The Little Book of Talent Review
by Daniel Coyle
$18.00; 160 pages
This is indeed a little book. It contains 52 brief techniques for improving skills, based on Daniel Coyle's research into human excellence, and how we get there. What you will not find here is a lengthy treatise expounding Coyle's theory of greatness, with footnotes. That would be The Talent Code. This book is an extended commercial for Coyle's other book, which was apparently effective, because I was curious enough to buy a copy after reading The Little Book of Talent.
The tips you find in this book seem pretty simple. I think that is a feature not a bug. Most excellent coaching seems really simple after the fact. The hard part is doing the right thing at the right time that will help the student push harder than they ever thought they could. With a new batch of tricks, that should help a coach find that right thing faster, and more often. The same idea could easy be expanded to one's self, along the lines of Getting Things Done or the 4-Hour Workweek. Try to find ways to boost yourself just a little bit everyday, and aim for a cumulative effect to achieve a bigger payoff.
The tips are pretty interesting, and I find them intuitively accurate. They match up with my own experience. What I am less impressed with is Coyle's theoretical framework. The 10,000 hour rule serves nicely as a synecdoche of Coyle's theory:
Rule of Ten Thousand Hours (n): The scientific finding that all world-class experts in every field have spent a minimum of ten thousand hours intensively practicing their craft. While this number is sometimes misinterpreted as a magical threshold, in reality it functions as a rule of thumb underlining a larger truth: Greatness is not born, but grown through deep practice, no matter who you are.

▶ [Tasks to perform]:
- 1) According to the book review, how many techniques does The Little Book of Talent contain?
- 2) Write the next part of the review of The Little Book of Talent, picking up after its final sentence.

▶ [Supplied data]:
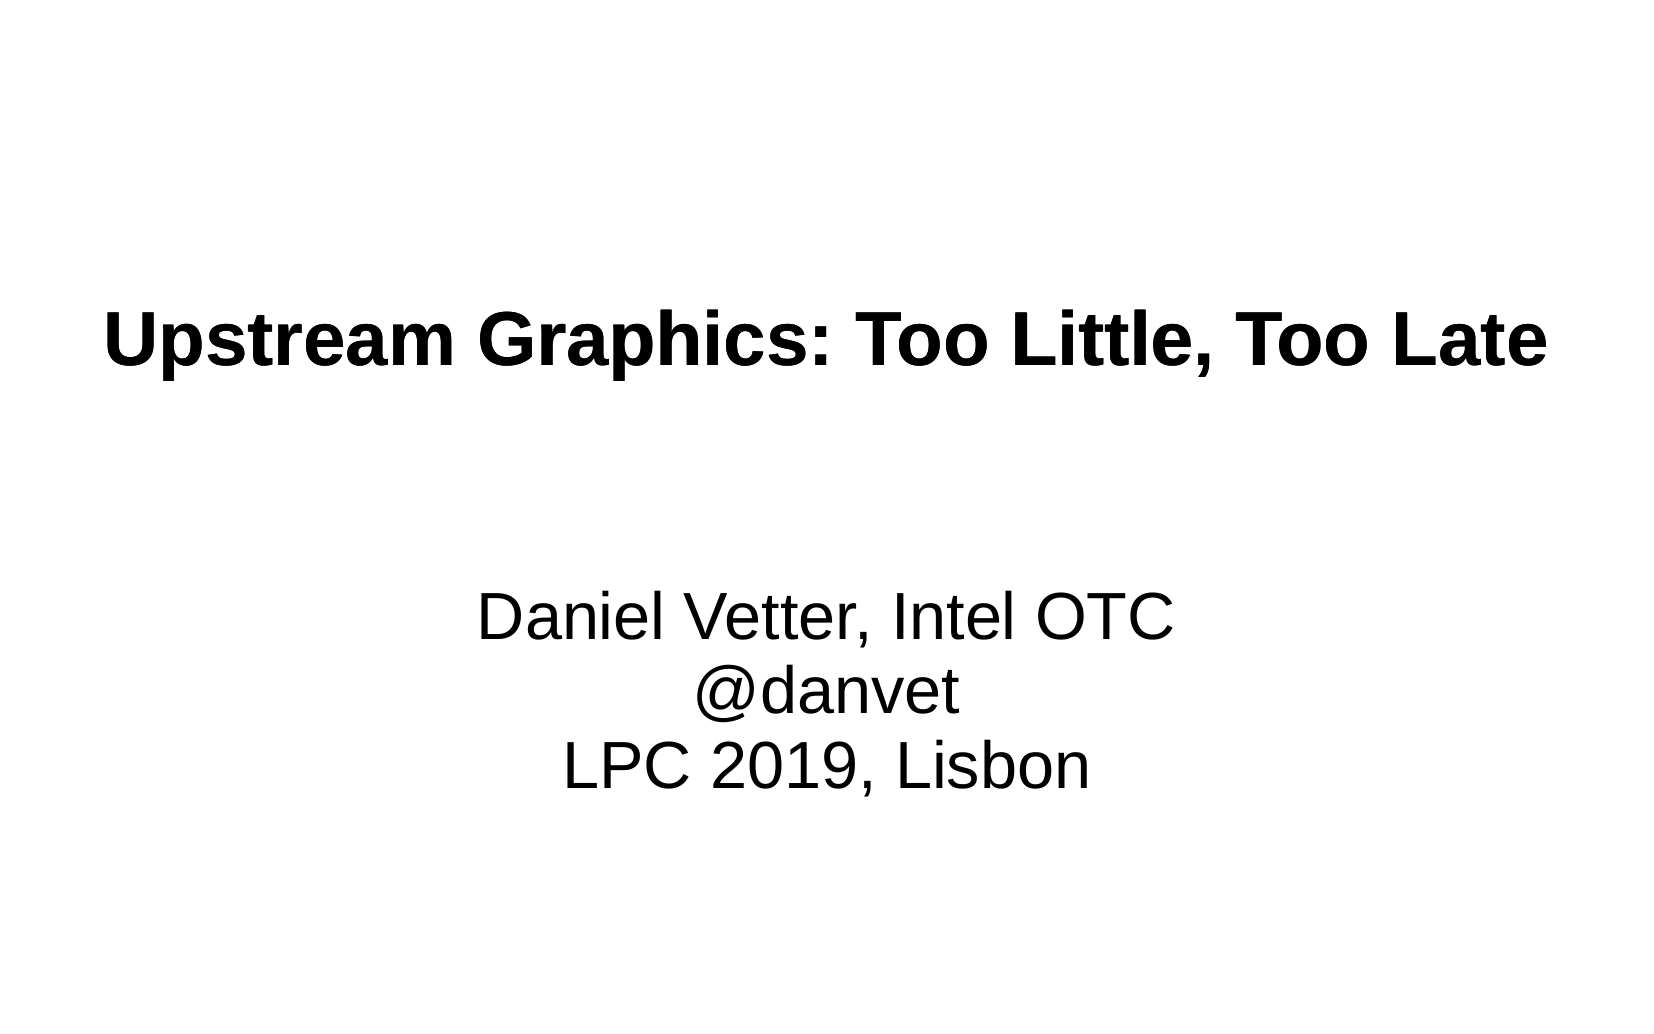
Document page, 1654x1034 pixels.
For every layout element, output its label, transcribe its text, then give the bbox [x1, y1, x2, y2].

▶ [Answers given]:
- 1) It contains 52 brief techniques for improving skills.

- 2)
Coyle has a lot of interesting research, but the one thing he can't conquer is the popular impression that some people are born more talented than others. That is because this popular belief is true. The semantic flaw in the popular belief is that we are not born with ready made skills; we have to learn them. Thus is entirely correct to say that all geniuses must perfect their skills through intensive practice. What is missing is the genius had a greater capacity for that talent than you when he started, and if you both went through an identical training regimen, the difference would rapidly become obvious.
The other important thing Coyle has going for him is very few of us are so skilled in anything that we are bumping up against our capacity limits. You can almost always get better at whatever it is you are doing with more effective techniques. The talented people will just learn faster, and learn more than the rest of us. This grates against the American national character, however, so Coyle shouldn't have any trouble finding a willing audience.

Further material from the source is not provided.